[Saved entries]
········

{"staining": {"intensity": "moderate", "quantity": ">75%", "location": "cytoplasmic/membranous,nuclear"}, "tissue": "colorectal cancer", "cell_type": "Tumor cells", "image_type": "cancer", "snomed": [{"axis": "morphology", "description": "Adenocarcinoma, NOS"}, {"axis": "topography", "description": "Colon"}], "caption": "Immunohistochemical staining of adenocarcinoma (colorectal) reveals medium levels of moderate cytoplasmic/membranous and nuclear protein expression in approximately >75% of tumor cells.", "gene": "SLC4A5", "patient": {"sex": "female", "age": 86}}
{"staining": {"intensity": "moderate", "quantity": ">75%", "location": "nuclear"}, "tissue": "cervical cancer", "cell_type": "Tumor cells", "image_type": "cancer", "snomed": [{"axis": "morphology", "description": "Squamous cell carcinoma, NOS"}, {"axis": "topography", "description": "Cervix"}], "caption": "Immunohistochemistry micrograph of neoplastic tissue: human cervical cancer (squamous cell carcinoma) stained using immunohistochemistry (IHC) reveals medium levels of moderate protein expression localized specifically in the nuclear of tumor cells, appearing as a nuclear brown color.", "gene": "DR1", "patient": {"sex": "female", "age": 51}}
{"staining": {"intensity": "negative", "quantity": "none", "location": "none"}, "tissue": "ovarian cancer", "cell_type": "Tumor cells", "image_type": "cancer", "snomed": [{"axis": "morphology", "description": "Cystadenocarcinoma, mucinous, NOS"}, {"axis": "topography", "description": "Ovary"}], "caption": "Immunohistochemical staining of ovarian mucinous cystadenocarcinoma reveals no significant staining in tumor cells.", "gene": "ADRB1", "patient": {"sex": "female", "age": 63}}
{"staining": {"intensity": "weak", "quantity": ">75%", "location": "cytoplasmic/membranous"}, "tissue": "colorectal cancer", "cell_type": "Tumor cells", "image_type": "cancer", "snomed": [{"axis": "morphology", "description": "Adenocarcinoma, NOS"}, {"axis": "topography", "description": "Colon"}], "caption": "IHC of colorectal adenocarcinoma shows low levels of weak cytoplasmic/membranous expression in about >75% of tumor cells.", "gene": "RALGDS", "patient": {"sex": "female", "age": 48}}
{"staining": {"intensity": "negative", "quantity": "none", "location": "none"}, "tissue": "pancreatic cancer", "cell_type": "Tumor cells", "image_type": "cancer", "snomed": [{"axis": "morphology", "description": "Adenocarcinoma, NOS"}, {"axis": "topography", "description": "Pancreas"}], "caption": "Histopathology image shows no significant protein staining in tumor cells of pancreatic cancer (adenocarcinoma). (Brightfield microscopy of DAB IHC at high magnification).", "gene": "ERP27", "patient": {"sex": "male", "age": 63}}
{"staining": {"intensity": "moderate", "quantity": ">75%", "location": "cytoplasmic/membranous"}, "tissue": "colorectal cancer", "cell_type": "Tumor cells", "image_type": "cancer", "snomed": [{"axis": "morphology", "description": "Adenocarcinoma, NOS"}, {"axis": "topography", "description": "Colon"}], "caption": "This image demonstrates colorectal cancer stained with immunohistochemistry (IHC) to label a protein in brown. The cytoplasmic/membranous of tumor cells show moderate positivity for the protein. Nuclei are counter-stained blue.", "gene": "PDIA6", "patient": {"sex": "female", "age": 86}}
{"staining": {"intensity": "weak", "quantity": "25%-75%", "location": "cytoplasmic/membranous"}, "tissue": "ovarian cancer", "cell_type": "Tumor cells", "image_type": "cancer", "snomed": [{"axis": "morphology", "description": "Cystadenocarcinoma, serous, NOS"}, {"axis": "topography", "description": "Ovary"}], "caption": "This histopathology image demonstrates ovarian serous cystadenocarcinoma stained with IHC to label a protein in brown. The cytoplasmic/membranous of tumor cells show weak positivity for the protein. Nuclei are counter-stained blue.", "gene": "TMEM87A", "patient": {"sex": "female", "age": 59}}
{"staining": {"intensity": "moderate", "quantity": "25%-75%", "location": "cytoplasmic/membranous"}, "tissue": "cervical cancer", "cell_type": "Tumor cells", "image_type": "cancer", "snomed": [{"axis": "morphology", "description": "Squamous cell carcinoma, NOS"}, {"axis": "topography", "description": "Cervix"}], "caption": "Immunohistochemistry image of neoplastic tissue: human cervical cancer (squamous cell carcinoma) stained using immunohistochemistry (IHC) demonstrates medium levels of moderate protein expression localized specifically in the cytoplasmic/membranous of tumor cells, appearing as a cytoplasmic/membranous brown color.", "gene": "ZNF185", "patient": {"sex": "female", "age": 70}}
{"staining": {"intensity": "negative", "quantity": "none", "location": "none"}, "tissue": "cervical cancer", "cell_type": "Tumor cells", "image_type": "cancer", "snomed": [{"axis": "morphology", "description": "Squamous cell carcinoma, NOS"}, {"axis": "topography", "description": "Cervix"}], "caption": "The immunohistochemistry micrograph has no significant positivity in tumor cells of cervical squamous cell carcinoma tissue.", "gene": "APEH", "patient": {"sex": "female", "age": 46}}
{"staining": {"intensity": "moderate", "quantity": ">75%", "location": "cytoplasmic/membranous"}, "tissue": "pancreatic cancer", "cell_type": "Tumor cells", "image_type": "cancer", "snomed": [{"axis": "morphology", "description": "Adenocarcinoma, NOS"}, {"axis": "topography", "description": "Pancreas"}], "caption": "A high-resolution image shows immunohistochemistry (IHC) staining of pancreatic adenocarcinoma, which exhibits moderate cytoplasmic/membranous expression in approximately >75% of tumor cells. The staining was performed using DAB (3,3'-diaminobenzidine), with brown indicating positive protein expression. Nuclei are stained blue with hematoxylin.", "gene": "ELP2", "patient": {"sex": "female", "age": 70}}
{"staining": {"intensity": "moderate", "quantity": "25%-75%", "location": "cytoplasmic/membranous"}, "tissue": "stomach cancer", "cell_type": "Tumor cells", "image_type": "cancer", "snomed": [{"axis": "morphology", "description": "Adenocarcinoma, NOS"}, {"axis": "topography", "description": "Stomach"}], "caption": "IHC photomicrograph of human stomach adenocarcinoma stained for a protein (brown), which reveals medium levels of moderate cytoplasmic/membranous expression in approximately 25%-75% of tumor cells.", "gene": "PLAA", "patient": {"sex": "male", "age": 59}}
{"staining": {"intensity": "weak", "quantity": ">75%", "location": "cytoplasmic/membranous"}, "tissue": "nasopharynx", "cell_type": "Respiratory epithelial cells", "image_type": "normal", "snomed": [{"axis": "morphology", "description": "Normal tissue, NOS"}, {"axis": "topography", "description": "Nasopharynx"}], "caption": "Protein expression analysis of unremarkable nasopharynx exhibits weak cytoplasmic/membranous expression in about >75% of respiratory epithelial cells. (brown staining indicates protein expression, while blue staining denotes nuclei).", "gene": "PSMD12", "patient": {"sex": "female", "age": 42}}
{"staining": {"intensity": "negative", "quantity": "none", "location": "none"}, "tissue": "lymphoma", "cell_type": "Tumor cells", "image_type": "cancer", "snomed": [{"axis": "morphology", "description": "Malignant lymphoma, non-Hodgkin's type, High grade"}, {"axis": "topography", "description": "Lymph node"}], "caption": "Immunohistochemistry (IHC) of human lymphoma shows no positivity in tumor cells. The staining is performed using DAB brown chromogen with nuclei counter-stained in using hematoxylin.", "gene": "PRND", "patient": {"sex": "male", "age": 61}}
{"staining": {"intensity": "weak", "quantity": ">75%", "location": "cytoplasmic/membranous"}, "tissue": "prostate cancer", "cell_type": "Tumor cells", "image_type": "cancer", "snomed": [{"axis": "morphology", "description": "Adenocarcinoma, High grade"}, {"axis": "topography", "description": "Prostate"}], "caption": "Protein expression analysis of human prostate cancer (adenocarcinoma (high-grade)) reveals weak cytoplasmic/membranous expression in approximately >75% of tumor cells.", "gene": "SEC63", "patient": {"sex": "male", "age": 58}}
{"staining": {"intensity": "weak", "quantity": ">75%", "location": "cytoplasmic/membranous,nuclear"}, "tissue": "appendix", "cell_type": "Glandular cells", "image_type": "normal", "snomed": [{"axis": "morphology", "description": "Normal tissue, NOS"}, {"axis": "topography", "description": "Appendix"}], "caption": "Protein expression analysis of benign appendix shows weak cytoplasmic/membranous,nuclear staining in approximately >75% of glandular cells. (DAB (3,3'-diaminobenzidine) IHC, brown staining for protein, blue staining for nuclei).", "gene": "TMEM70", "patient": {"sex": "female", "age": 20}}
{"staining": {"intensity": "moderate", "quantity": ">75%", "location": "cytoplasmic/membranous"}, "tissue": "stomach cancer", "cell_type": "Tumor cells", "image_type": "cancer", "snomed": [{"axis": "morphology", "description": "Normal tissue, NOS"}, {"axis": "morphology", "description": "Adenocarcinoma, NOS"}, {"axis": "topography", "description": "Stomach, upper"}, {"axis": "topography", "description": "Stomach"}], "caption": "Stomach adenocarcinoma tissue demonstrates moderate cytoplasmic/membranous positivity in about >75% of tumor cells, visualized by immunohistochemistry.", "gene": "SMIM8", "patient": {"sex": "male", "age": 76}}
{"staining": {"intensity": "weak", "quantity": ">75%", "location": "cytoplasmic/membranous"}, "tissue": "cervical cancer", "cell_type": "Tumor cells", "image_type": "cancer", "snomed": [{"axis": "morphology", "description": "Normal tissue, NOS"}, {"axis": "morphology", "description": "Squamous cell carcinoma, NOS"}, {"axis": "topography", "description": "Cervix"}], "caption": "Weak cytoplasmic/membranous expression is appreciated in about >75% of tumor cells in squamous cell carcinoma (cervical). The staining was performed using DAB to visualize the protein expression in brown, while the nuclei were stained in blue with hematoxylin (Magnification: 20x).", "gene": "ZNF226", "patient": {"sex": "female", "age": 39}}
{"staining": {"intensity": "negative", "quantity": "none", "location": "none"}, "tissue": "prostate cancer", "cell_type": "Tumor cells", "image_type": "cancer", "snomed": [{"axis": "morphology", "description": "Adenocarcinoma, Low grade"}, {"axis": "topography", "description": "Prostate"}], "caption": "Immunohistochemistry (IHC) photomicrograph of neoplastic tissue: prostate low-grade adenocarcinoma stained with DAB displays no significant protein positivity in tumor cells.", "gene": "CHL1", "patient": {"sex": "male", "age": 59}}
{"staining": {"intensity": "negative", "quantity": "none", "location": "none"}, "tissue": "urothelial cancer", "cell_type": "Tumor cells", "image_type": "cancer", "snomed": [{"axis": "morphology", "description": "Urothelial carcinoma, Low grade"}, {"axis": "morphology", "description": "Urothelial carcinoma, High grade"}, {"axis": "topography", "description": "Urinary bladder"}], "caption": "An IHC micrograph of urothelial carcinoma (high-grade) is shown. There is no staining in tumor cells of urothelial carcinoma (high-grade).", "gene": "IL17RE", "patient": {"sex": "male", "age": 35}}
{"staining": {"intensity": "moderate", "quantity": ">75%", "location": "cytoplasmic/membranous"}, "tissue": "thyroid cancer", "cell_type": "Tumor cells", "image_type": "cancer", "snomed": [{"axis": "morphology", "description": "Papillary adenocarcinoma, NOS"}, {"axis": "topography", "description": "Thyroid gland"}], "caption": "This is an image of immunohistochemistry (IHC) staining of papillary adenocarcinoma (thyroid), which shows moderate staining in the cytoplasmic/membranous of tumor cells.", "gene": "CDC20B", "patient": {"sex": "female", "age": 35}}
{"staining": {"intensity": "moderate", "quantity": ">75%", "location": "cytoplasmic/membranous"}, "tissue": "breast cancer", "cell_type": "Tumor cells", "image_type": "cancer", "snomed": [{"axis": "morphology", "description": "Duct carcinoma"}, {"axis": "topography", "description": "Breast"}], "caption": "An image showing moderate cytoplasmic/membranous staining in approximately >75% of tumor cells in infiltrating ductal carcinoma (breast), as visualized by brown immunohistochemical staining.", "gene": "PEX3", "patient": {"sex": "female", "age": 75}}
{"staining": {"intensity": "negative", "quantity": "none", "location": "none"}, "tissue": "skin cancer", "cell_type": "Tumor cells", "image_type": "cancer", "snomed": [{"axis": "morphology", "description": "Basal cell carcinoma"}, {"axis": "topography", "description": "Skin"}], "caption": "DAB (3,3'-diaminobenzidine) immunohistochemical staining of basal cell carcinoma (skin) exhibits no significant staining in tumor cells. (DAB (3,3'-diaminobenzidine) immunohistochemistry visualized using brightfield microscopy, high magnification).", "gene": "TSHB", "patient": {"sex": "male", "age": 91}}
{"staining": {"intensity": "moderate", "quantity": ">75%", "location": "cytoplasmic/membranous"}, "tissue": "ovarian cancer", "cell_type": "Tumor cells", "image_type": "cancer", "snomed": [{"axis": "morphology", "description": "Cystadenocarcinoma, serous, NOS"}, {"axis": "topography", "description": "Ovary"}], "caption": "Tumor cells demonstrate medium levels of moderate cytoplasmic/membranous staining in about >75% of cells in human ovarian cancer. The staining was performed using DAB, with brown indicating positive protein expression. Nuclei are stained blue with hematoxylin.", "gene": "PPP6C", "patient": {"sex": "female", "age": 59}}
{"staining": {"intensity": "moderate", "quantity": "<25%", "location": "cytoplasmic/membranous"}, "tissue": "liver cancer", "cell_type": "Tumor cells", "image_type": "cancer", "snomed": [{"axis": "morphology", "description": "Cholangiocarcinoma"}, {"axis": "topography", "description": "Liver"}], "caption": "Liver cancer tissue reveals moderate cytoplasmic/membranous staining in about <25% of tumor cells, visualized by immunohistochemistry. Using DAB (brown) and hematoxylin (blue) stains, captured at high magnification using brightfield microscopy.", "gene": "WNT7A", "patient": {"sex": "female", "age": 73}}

········

▸ **Problem requirements**
Could you transcribe the entries exactly, from the first line through the line containing "immunohistochemistry (IHC) reveals", and give nothing more?

▸ **Your response**
{"staining": {"intensity": "moderate", "quantity": ">75%", "location": "cytoplasmic/membranous,nuclear"}, "tissue": "colorectal cancer", "cell_type": "Tumor cells", "image_type": "cancer", "snomed": [{"axis": "morphology", "description": "Adenocarcinoma, NOS"}, {"axis": "topography", "description": "Colon"}], "caption": "Immunohistochemical staining of adenocarcinoma (colorectal) reveals medium levels of moderate cytoplasmic/membranous and nuclear protein expression in approximately >75% of tumor cells.", "gene": "SLC4A5", "patient": {"sex": "female", "age": 86}}
{"staining": {"intensity": "moderate", "quantity": ">75%", "location": "nuclear"}, "tissue": "cervical cancer", "cell_type": "Tumor cells", "image_type": "cancer", "snomed": [{"axis": "morphology", "description": "Squamous cell carcinoma, NOS"}, {"axis": "topography", "description": "Cervix"}], "caption": "Immunohistochemistry micrograph of neoplastic tissue: human cervical cancer (squamous cell carcinoma) stained using immunohistochemistry (IHC) reveals medium levels of moderate protein expression localized specifically in the nuclear of tumor cells, appearing as a nuclear brown color.", "gene": "DR1", "patient": {"sex": "female", "age": 51}}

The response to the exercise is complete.